100 crore of annual sales to focus on firms with a reasonable size. As against 66 such companies
during Financial Year 2008, there were 55 zero-debt firms in financial year 2007. The list of
zero-debt companies last financial year is dominated by MNCs who often choose to use funds
out of internal accruals for expansion in India. Further, Indian arms of multinational companies
restrict their business to India and hence do not require large amount of cash for overseas
acquisition, which has become one of the key capital expansion areas for many Indian firms.

Companies with zero debt often enjoy premium valuations. For example, the average
price-earnings (PE) ratio of zero-debt companies listed on the Bombay Stock Exchange is 42.1,
against an average of 15.4 for high-debt companies (with a debt-equity ratio of 3 or more).

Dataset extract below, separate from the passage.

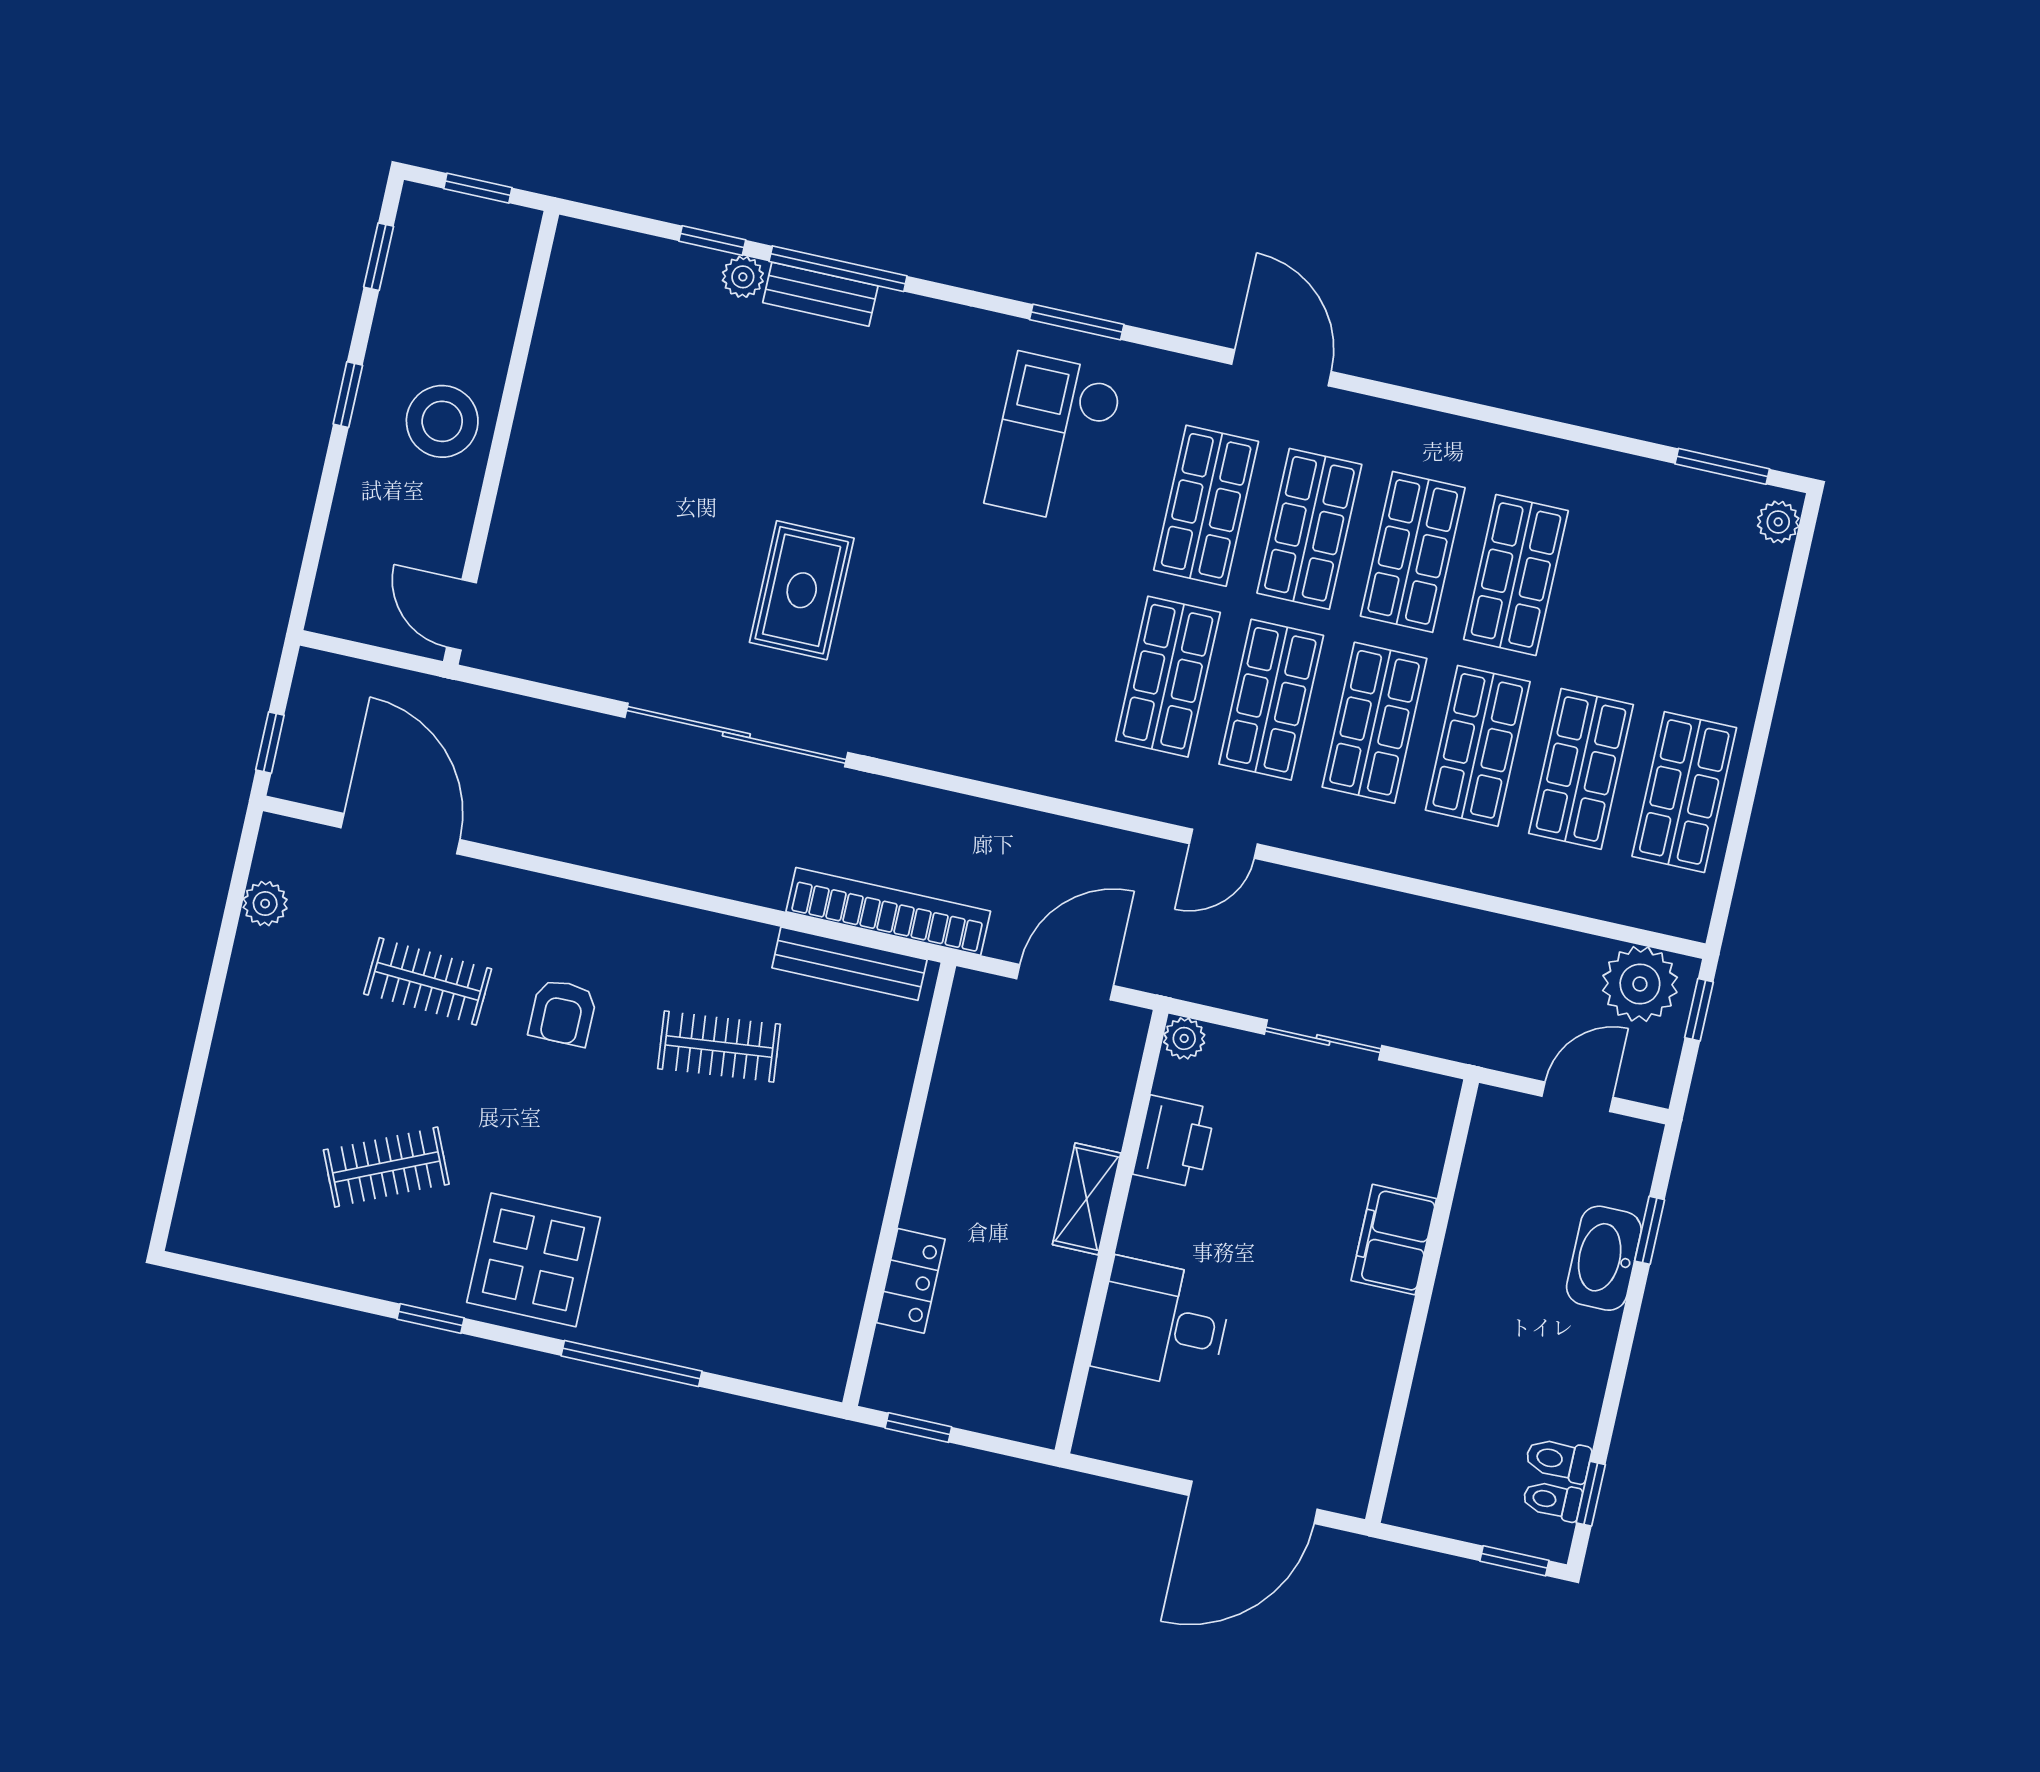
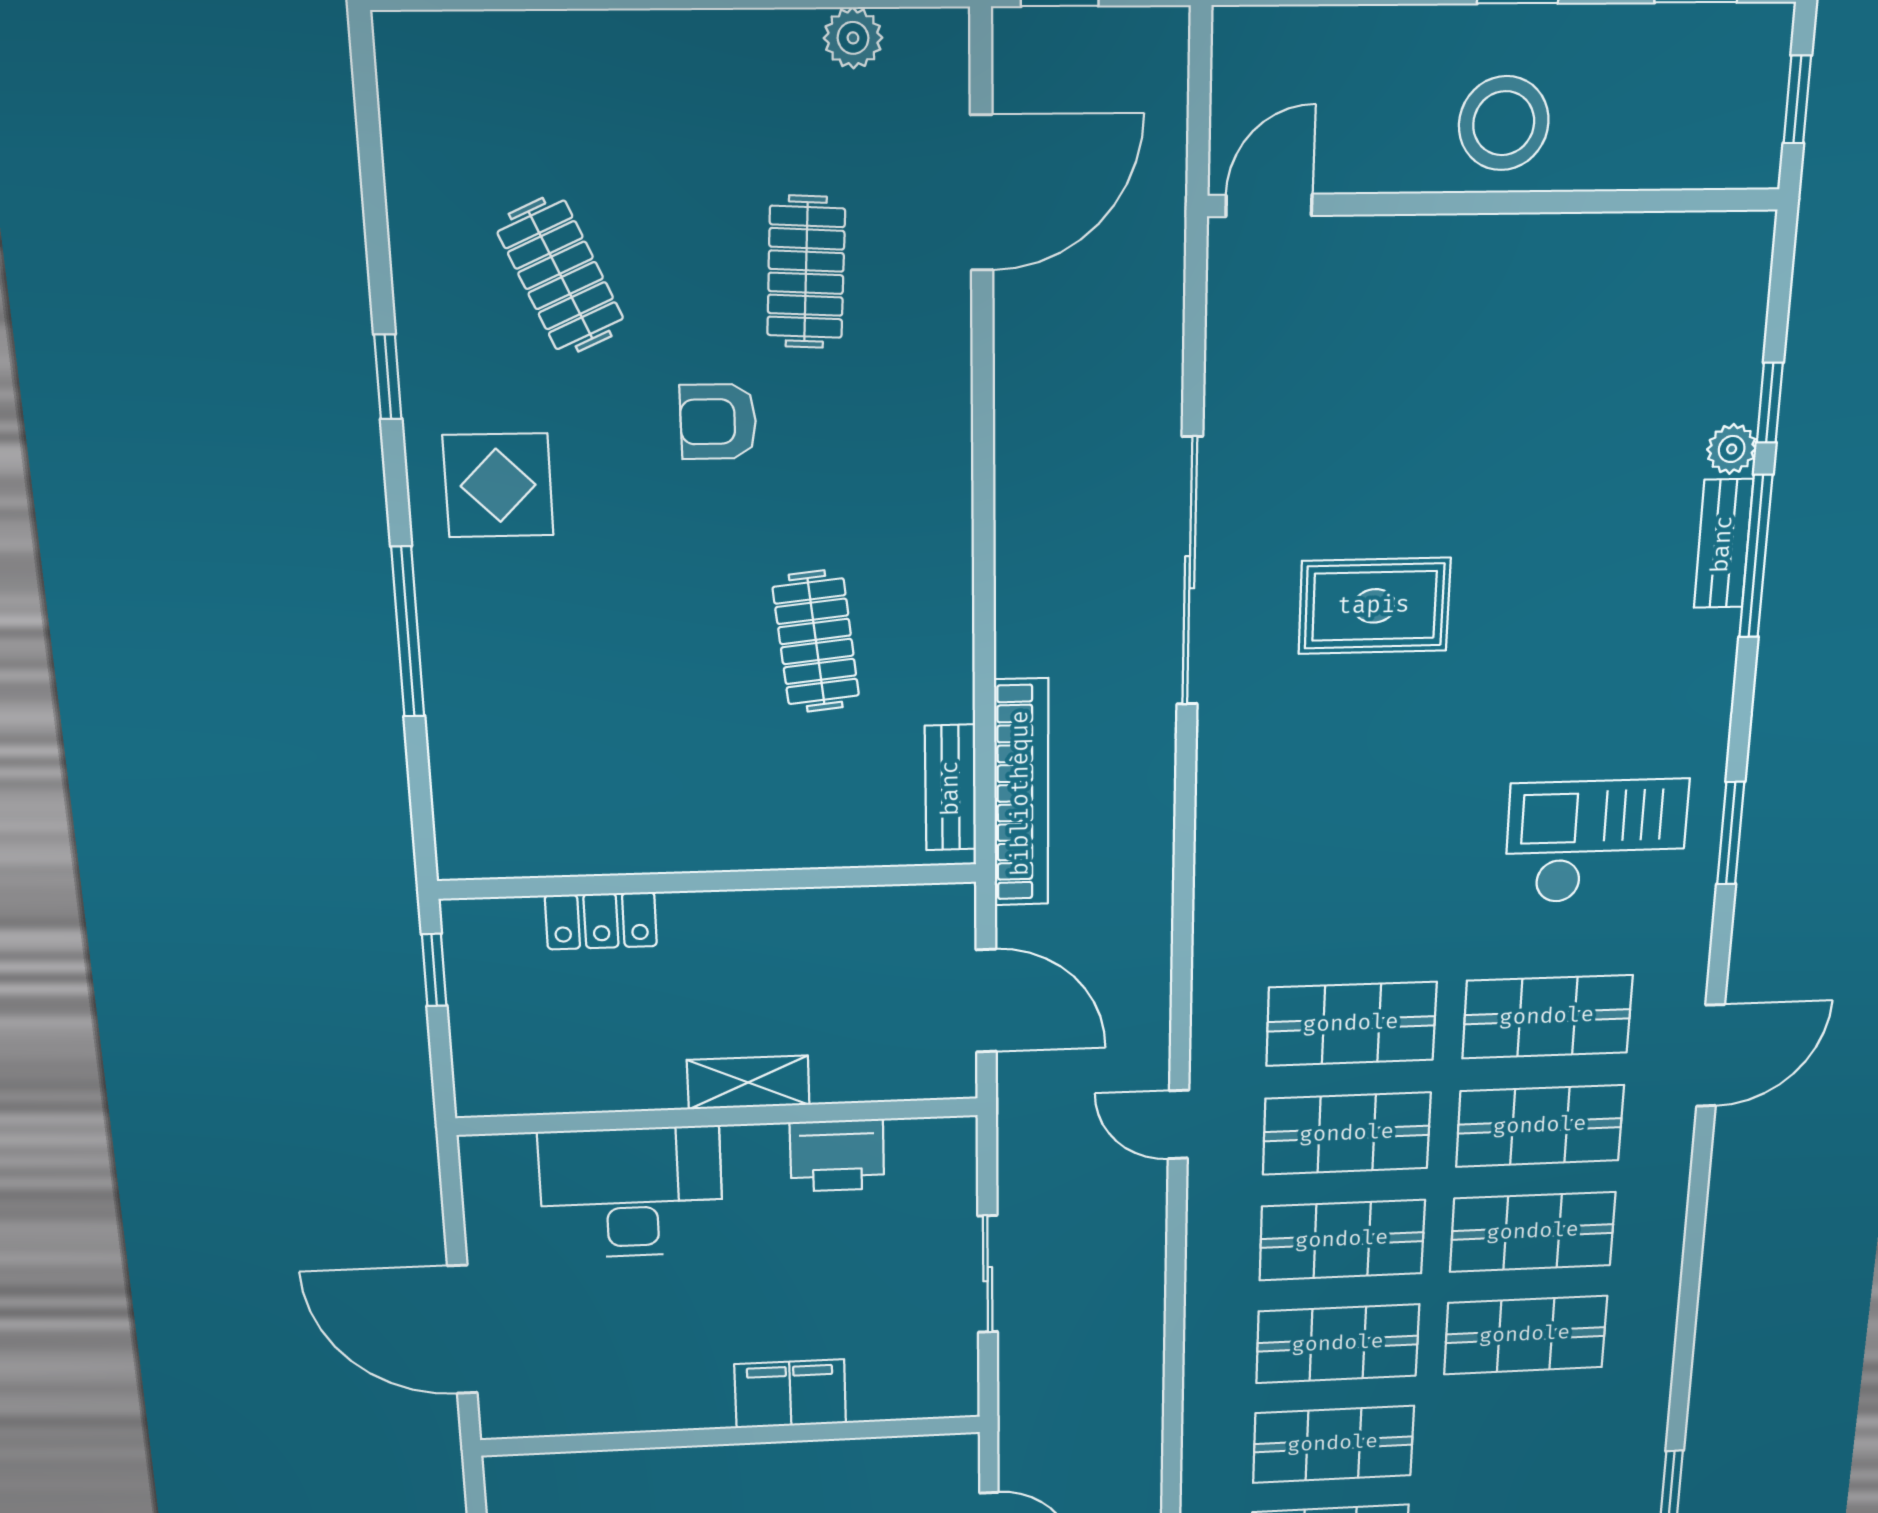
bench: (849, 964) -> (951, 788), width x0.73
armchair: (563, 1013) -> (718, 422), moved
plant: (1184, 1038) -> (954, 1138), removed
display table: (533, 1260) -> (498, 485), width x0.73, depth x0.73
desk: (1162, 1324) -> (631, 1192), width x1.37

When
the need for funds arises, a zero-debt company will find it relatively easy to access funds, as
creditors usually avoid lending to highly leveraged companies, because of assets of company is
mortgaged to debt, and when firm becomes bankrupt the debtors given first preference.

Some of the MNCs who figure in the list of zero-debt companies include
GlaxoSmithKline Consumer, Aventis Pharma, Monsanto, BASF, Goodyear India and Gillette
India. Incidentally, many of these firms were also part of the list of zero-debt firms at the end of
previous financial year. Those firms, which entered the list last year, include Praj Industries, TV
Today, Sulzer, Blue Dart Express, Prism Cement, Goodyear (India), Gateway Distriparks, Aztec
Software, Mahindra Lifespace and Ricoh India. In total, there were 24 new firms in the group of
zero debt firms. Around 30 companies cut their borrowings over the years and trying to attain
zero-debt list. IFB Industries, Eicher Motors, Tata Sponge Iron, Balmer Lawrie & Co, and Hind
Copper are among 30 companies that are leading Indian corporates in attaining the status of a
zero-debt company, which fetching higher valuations in stock markets.